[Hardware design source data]
Segment Open

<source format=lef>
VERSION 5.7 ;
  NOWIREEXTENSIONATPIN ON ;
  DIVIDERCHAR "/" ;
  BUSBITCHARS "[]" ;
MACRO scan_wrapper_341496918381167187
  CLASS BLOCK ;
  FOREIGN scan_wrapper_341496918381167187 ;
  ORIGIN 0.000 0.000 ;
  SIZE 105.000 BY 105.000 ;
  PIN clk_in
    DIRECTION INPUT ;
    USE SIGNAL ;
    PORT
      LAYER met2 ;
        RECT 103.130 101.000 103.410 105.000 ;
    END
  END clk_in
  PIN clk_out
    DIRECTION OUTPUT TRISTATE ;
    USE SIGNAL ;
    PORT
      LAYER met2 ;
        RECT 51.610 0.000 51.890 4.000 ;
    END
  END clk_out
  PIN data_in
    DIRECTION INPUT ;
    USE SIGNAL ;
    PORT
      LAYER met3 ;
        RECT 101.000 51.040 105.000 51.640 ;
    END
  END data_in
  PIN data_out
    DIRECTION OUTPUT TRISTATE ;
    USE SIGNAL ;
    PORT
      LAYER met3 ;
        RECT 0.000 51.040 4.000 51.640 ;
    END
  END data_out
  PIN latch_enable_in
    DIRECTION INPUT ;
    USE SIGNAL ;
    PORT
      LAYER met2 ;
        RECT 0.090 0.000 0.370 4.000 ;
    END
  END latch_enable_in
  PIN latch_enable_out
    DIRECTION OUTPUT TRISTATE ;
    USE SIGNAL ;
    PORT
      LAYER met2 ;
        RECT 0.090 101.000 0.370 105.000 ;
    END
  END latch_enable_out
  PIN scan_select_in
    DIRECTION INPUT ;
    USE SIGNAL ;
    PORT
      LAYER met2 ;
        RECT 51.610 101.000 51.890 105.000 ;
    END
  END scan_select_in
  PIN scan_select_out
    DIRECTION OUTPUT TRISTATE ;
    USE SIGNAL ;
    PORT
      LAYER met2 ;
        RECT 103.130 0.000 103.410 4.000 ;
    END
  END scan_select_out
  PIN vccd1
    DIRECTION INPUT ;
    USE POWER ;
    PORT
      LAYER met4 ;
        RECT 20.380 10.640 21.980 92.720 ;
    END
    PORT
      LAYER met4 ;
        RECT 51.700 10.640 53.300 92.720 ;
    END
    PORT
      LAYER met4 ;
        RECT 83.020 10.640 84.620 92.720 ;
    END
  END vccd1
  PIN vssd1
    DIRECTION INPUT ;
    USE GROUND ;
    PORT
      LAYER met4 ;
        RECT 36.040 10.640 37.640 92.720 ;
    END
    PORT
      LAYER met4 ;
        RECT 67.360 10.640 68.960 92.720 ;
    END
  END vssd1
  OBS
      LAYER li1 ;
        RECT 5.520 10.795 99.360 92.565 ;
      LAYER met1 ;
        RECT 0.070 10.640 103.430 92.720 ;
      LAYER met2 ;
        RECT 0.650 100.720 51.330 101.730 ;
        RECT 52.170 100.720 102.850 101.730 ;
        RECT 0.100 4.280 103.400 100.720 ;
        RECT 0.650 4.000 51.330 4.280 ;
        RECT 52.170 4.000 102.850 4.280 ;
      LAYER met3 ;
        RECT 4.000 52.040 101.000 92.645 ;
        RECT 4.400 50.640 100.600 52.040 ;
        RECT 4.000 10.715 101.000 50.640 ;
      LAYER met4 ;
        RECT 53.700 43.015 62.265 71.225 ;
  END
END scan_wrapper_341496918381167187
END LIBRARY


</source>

Segment Closed
Segment Open

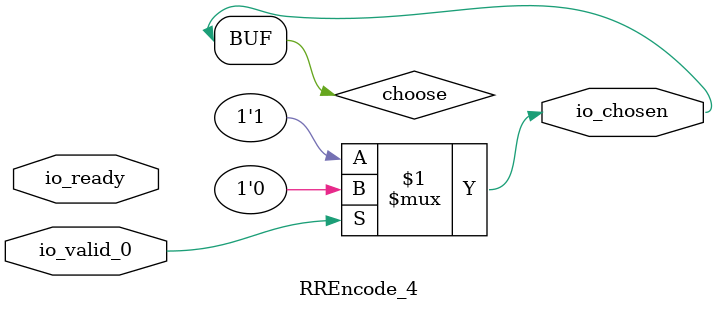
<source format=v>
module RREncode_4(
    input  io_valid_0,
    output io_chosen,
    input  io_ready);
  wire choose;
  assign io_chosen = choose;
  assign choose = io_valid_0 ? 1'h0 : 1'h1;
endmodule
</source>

Segment Closed

To do ->
The answer needed is a single number: how many lines in the records above hold the string "choose". Please write nothing else.

Answer ->
3